Saved entries

+++++

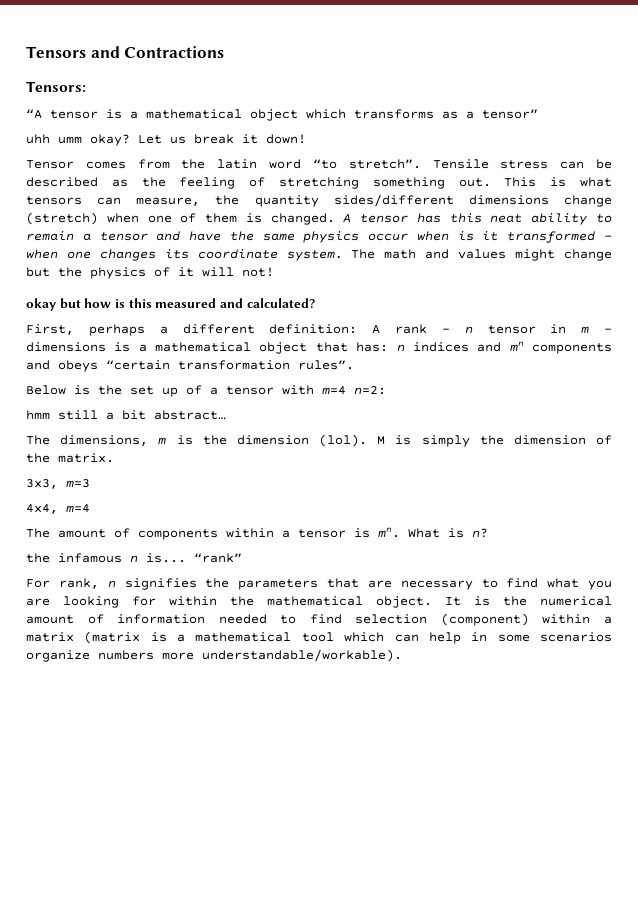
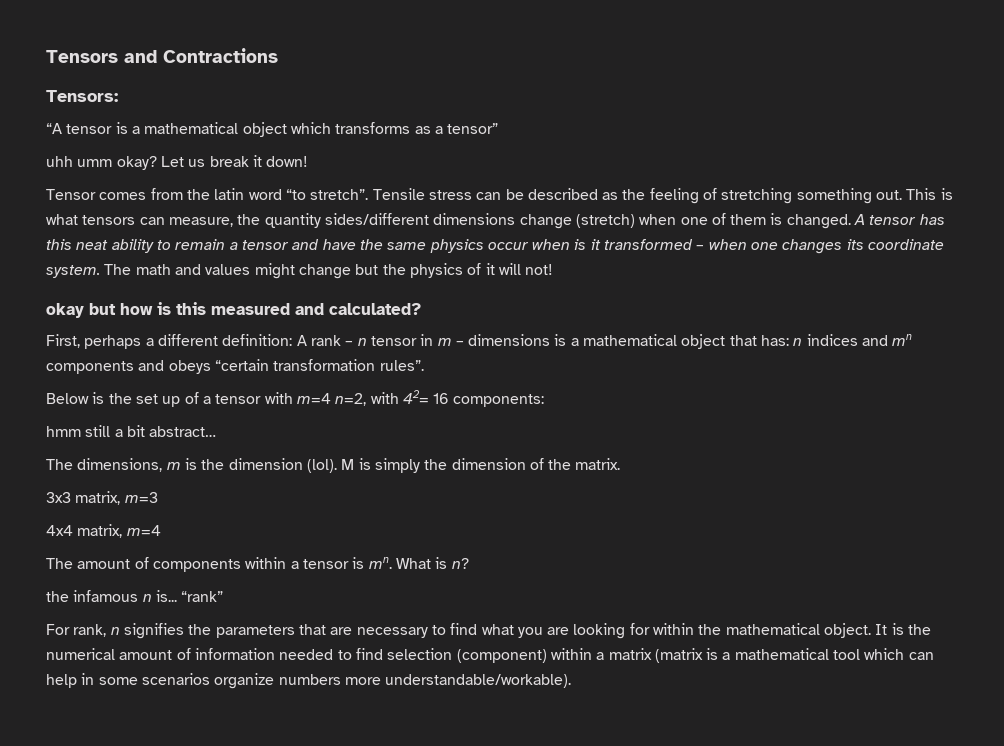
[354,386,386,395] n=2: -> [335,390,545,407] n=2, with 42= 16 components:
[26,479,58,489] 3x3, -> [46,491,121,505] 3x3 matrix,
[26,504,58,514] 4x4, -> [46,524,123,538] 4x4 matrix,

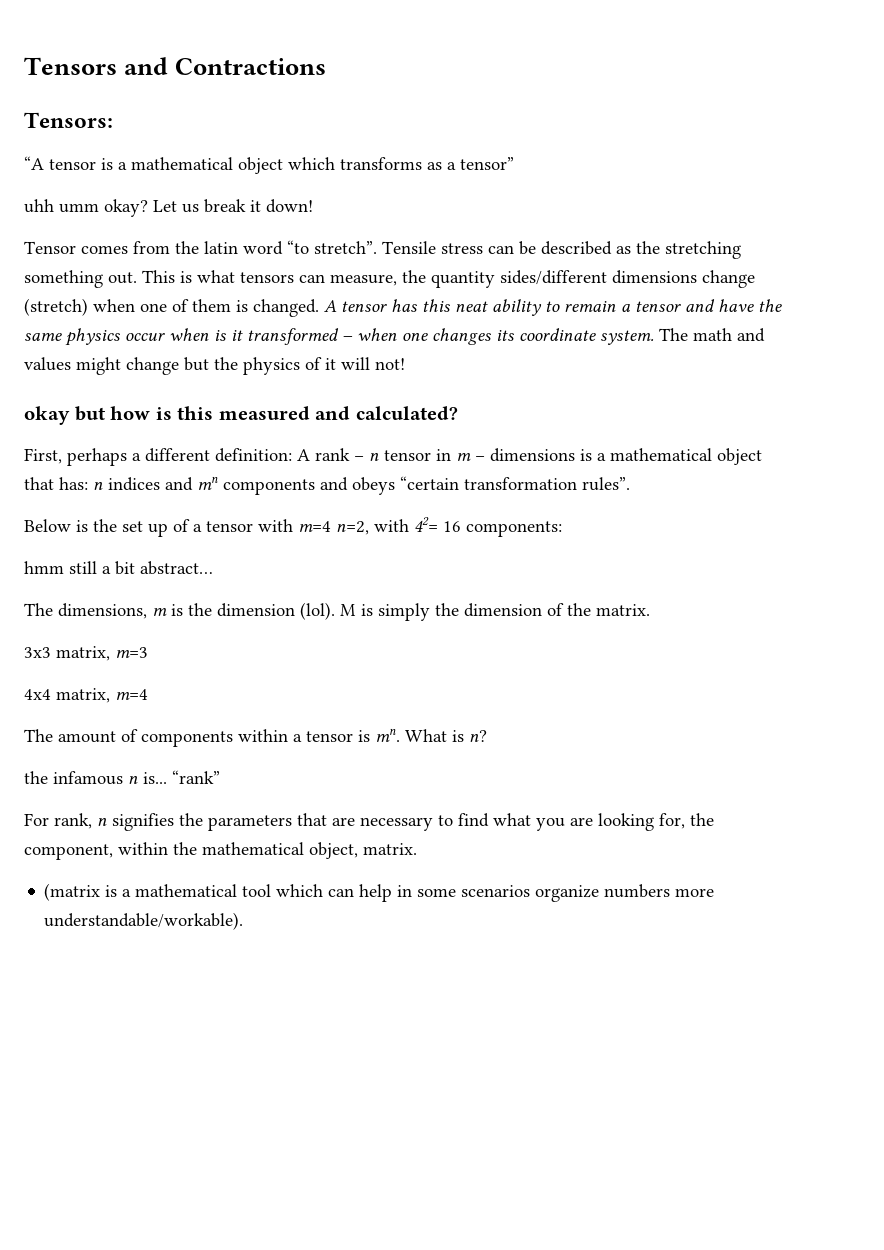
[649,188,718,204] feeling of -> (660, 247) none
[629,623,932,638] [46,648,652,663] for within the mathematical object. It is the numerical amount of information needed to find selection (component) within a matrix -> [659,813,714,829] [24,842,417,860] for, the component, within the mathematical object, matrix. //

+++++

TASK DETAILS: Before answering, find the line with "[649,188,718,204] feeling of" in the records above; then reproduce exactly each line from the first through that line, leaving out pictures.

TASK OUTPUT:
[354,386,386,395] n=2: -> [335,390,545,407] n=2, with 42= 16 components:
[26,479,58,489] 3x3, -> [46,491,121,505] 3x3 matrix,
[26,504,58,514] 4x4, -> [46,524,123,538] 4x4 matrix,

[649,188,718,204] feeling of -> (660, 247) none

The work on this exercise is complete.